I passi affrettati dei vicini e il mormorare tipico di chi non vuole far rumore mentre è pervaso dall’euforia, mi svegliarono da un sonno non molto profondo. Erano circa le due di notte di un autunno appena iniziato e mi trovavo a Grundarfjörður, nel nordovest dell’Islanda. Aprii leggermente le tende per osservare l’immobilità della notte, giusto un angolo di telo prima di comprendere quel trambusto: corsi all’armadio, infilai i primi pantaloni che trovai, afferrai una fotocamera e mi precipitai fuori. Non era la prima, ma là fuori nella notte oscura stava danzando l’aurora più bella che avessi mai visto.
L’oscurità altera la nostra percezione, le forme cambiano dimensione, eppure quella notte lungo la strada tutto sembrava in perfetto ordine. Il mondo era in assoluta armonia con i suoi elementi, c’era allegria nell’aria, sopra di me regnava il mistero dell’universo.
Il Nord è un luogo di contrasti. A volte può sembrare un mondo senz’anima spazzato dai venti freddi, altre volte si manifesta brulicante di vita; quelle luci verdi, rosse e viola che fanno la loro comparsa improvvisa nel buio della notte polare hanno da sempre ispirato alcuni dei miti più interessanti della tradizione nordica. In quel momento di contemplazione, mi facevano compagnia tutti quei popoli che per secoli avevano ammirato, temuto e cercato di decifrare il messaggio proveniente dall’arcano che danza nei cieli. Si trattava di epiche fantasticherie, di racconti spaventosi dall’aldilà, erano vibrazioni che riecheggiavano nei secoli sotto i colpi del tamburo di uno sciamano.
Uno dei miti più raccontati e conosciuti è quello finlandese di Revontulet, le luci create da una volpe artica che correva così veloce di collina in collina da non accorgersi che la sua coda stava spazzolando la neve, spruzzandola nel cielo sotto forma di scintille. La presenza di animali è tipica di altre zone della Scandinavia: per alcune popolazioni costiere quelle manifestazioni erano il soffio di una balena venuta a far visita a qualche tribù locale. Per altre, invece, erano il riflesso propiziatore di grandi banchi d’aringhe: le settimane seguenti avrebbero garantito ottime battute di pesca e buoni raccolti.

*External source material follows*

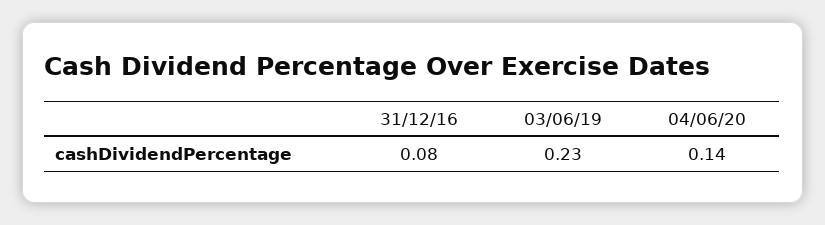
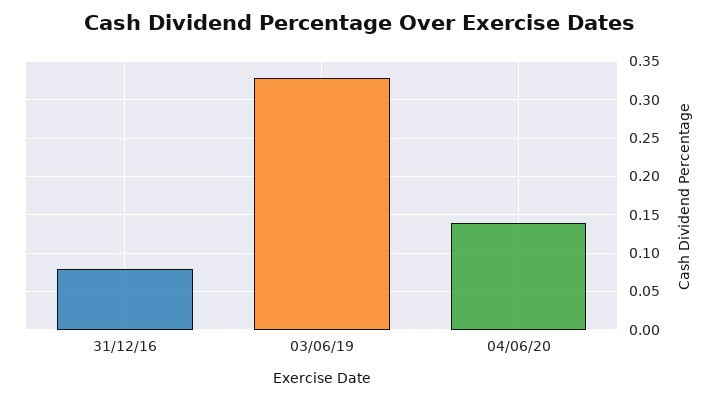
03/06/19: 0.23 -> 0.33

Per un popolo valoroso come quello vichingo, l’aurora non poteva che essere legata alle epiche guerre del passato: rappresentava il respiro dei soldati più coraggiosi morti in battaglia. Secondo altre interpretazioni, quelle luci sfavillanti erano il celebre ponte Bifrost, un arco che conduceva i guerrieri caduti fino Valhalla. Per altri ancora, erano il riflesso delle armature delle valchirie, le valorose donne guerriere.

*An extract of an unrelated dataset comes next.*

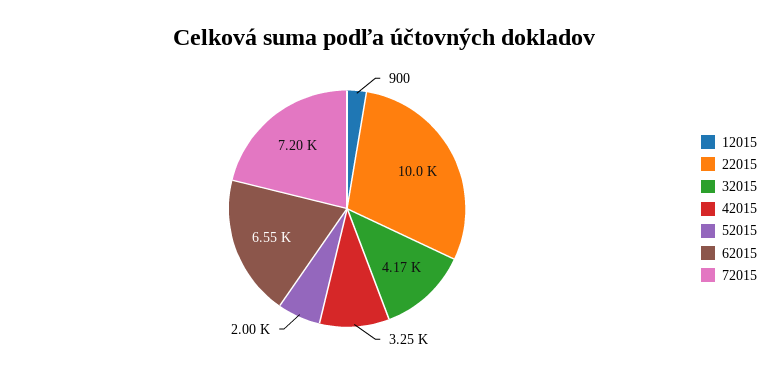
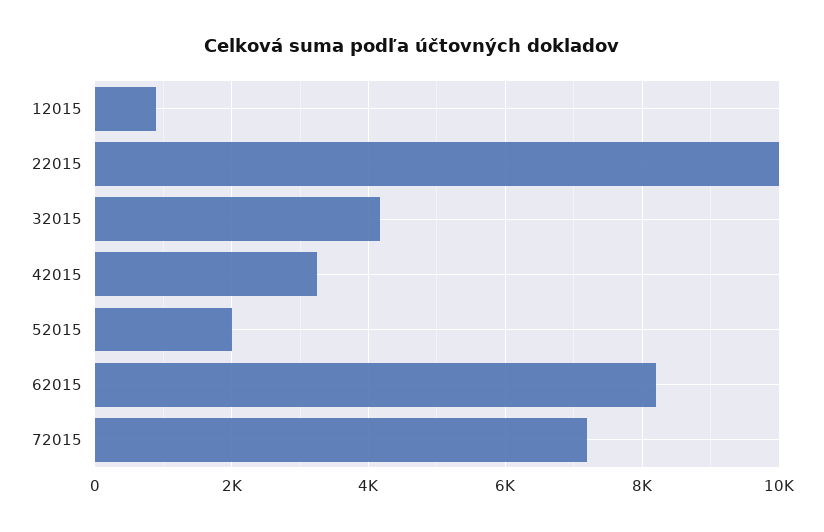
62015: 6550 -> 8200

In Islanda, quei colori danzanti erano legati al parto: avrebbero alleviato il dolore alla donna; per gli Inuit in Groenlandia rappresentavano lo spirito dei bambini morti prematuri. Si manifestavano così dirompenti ed improvvisi accendendo la lunga notte polare che per molti popoli potevano solo esser collegati al mondo ultraterreno: erano anime in festa, come credevano i popoli nativi di Canada e Alaska; spiriti di cervi, lupi e salmoni, per gli abitanti dello Yukon; maledizioni inviate dei nemici uccisi in battaglia, annunciatrici di guerre o pestilenze, come creduto dalle tribù che vivevano lungo il fiume San Lorenzo in Ontario o in altri luoghi del Nord America, dove l’aurora boreale era temuta, tanto da non esser mai nominata. Ovunque e in ogni tempo, l’occhio ammaliato dell’uomo l’ha arricchita di significati, fantasie e magie, perdendosi nella sua meraviglia.
Quella notte, accostai nel primo terreno libero lontano dalle luci artificiali e pensai al canto di Uvavnuk, la donna sciamano iglulik citata da Knud Rassmussen.
La volta del cielo mi commuove.
Il vento forte mi soffia nella mente. Mi porta via con lui.
Così io tremo di gioia.
L’invito per la prossima volta che sarete con il naso all’insù è quello di fare attenzione: lì con voi ci saranno popoli che cantano e danzano da millenni il mistero del mondo.